Un « point de rupture »
Un tel constat est en partie partagé par le directeur général de l’Union des producteurs agricoles (UPA), Charles-Félix Ross, qui dit être solidaire avec les revendications des agriculteurs français. « Je dirais que la situation financière des agriculteurs est un peu moins périlleuse ici. On a la gestion de l’offre quand même au Québec, qui amène de la stabilité et des revenus, ou des productions comme le sirop d’érable, qui a le vent dans les voiles, mais on a des enjeux similaires, comme la hausse des coûts de production, les normes environnementales, l’absence de réciprocité des normes, la difficulté pour la relève de s’établir », énumère-t-il. M. Ross estime néanmoins que le point de rupture est « quand même très près ».
« Les producteurs agricoles québécois étaient d’ailleurs 1 300 à sortir dehors en décembre pour manifester et faire connaître leurs préoccupations par rapport à l’avenir de l’agriculture », rappelle-t-il. Bien qu’aucune annonce gouvernementale n’ait suivi, M. Ross croit que les messages ont néanmoins été entendus et espère qu’ils se refléteront dans les différents projets en cours ou à venir, dont le renouvellement de la Politique bioalimentaire du Québec, qui amorce ses travaux en 2024.
« Ce que j’aime présentement de ce qui se passe en Europe et qui peut avoir un écho ici, ajoute-t-il, c’est que la population est derrière les agriculteurs, car c’est l’enjeu fondamental, si on veut maintenir l’agriculture locale en Europe, au Canada, au Québec. »
M. Ross fait aussi référence à différents sondages réalisés dernièrement qui démontrent que le nombre de fermes est en déclin, en France, dans plusieurs secteurs de production, rapporte-t-il. « Mais les Français ne mangent pas moins, ce sont des produits qu’on importe d’ailleurs.
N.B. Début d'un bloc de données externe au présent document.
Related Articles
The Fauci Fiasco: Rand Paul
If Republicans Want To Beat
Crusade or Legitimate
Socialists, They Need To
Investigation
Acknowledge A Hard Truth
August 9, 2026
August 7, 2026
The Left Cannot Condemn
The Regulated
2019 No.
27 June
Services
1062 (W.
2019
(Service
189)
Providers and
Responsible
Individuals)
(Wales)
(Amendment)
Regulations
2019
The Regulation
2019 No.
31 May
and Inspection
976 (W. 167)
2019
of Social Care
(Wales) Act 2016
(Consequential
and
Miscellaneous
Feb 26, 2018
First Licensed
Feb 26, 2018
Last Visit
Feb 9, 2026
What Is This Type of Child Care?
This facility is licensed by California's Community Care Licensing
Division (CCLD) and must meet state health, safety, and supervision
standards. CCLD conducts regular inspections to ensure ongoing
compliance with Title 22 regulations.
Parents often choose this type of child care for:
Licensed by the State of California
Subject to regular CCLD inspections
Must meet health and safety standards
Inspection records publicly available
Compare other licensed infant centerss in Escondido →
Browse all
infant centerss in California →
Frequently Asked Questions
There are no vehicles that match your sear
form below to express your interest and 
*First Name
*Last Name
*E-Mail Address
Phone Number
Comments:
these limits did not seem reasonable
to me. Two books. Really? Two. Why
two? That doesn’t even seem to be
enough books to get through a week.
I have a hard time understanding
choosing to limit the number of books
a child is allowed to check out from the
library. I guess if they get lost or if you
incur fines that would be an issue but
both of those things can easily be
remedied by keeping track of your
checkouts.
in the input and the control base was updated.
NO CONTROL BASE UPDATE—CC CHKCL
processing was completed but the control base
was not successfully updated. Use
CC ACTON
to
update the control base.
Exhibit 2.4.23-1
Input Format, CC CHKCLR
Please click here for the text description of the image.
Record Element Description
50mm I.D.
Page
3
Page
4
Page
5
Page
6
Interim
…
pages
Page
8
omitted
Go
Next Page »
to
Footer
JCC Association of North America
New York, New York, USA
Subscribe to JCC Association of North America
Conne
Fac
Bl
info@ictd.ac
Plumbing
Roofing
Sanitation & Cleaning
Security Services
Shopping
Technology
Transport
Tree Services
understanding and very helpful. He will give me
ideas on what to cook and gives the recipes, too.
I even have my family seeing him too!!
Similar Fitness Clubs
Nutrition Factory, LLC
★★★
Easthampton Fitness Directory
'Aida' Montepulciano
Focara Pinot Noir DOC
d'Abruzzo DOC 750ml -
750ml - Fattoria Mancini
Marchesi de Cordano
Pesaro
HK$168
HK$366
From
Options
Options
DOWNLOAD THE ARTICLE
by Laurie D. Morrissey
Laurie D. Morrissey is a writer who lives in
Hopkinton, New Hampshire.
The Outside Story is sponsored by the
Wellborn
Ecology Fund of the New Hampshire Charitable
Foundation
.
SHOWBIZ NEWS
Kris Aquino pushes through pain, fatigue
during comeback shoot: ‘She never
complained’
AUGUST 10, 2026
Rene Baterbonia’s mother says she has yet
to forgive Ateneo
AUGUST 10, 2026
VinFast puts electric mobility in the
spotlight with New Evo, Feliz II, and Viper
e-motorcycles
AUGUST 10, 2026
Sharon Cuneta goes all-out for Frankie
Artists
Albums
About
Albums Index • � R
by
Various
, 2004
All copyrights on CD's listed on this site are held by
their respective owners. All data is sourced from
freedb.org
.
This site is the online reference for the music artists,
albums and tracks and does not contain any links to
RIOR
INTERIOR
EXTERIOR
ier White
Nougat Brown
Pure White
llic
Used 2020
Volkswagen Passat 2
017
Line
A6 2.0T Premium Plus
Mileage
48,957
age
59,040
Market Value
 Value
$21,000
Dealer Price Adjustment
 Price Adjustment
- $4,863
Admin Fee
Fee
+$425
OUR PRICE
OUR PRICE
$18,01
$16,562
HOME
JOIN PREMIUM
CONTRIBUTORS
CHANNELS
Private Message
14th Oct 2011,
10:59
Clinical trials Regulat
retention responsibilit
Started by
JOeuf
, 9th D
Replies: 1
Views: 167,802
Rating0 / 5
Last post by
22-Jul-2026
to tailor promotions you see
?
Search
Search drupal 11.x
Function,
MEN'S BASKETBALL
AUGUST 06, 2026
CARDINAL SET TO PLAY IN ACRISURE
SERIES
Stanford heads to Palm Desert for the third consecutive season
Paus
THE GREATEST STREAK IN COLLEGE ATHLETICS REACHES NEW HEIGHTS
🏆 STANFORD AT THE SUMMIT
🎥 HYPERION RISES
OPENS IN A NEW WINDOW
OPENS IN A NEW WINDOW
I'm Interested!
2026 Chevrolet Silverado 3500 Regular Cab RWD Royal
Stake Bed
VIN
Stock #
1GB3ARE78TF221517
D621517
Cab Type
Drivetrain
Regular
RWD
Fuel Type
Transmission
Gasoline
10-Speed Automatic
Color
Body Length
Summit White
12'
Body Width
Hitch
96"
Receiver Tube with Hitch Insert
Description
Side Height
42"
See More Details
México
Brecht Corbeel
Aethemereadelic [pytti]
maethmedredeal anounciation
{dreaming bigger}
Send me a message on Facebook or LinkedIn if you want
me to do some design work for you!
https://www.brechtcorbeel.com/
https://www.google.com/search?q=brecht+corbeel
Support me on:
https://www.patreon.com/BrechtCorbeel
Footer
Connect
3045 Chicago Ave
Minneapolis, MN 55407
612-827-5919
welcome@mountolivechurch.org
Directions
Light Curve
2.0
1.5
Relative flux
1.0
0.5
Et la population ne veut pas dépendre des autres pays pour se nourrir », observe-t-il.
L’Union européenne fait des concessions
The Associated Press
La Commission européenne a annoncé son intention de protéger les agriculteurs des exportations bon marché de l’Ukraine en temps de guerre et de permettre aux agriculteurs d’utiliser certaines terres qui avaient été contraintes de rester en jachère pour des raisons environnementales.
Les plans doivent encore être approuvés par les États membres et le Parlement, mais ils constituent une concession soudaine et symbolique. « Je voudrais juste [rassurer les producteurs] sur le fait que nous faisons tout notre possible pour écouter leurs préoccupations. Je pense que nous répondons actuellement à deux [préoccupations] très importantes », a déclaré le vice-président de la Commission européenne, Maroš Šefčovič.